Extrahierter Text -
Das erklärte Ziel von Aura Lolita Chávez ist es, illegalen Abholzungen in ihrer Region ein Ende zu bereiten. Dafür geht sie verschiedene Wege: Einerseits sucht sie den Dialog mit den lokalen Behörden, andererseits geht sie auch aktiv gegen die Abholzung vor. Bild: Francisco Hernando Vanegas Toro

In Guatemala bekommt Aura Lolita Chávez Morddrohungen, weil sie sich gegen Abholzung einsetzt

„Die Mutter Erde hat keinen Preis, sie muss verteidigt werden.“ Für Aura Lolita Chávez, eine namhafte guatemaltekische Menschenrechtsverteidigerin vom indigenen Volk der Maya, sind diese Worte mehr als eine Botschaft, die man anderen mitteilt. Für sie sind sie ihr Lebensinhalt. Als Sprecherin des Rates des Volkes Quiché für die Verteidigung des Lebens, der Mutter Erde, des Landes und des Territoriums (CPK) kämpft sie mit anderen Aktivistinnen des Rats jeden Tag darum, ihr Volk, ihre Heimat und damit die Umwelt zu schützen. Denn auf dem Land indigener Völker in Guatemala finden immer wieder unkontrolliert und oft ohne offizielle Erlaubnis Abholzungen statt, tausende Bäume sind bereits verschwunden.

Aufgabenstellung - Führen Sie den Bericht über Aura Lolita Chávez und ihren Einsatz gegen die Abholzung im Anschluss an seinen letzten Satz weiter.

Bereitgestelltes Material -
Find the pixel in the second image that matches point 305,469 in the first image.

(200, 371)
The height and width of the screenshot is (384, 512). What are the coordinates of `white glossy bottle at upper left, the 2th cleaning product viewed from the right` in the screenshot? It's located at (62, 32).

Ergebnis der Übung -
Das erklärte Ziel von Aura Lolita ist es, diesen illegalen Abholzungen ein Ende zu bereiten. Dafür geht sie verschiedene Wege: Einerseits suchen sie und CPK den Dialog mit den lokalen Behörden, andererseits gehen sie auch aktiv gegen die Abholzung vor. Auf der Straße, wo tagtäglich LKW mit abgeholzten Baustämmen den Wald verlassen, halten Aura Lolita und ihre Mitstreiterinnen eben jene Transporter auf friedliche Weise an und überprüfen die Papiere der Fahrer auf Richtigkeit und Gültigkeit, schauen, ob die Lizenz fürs Abholzen nicht schon mehrmals verwendet wurde oder ob sich mehr Holz auf dem Lkw befindet als erlaubt.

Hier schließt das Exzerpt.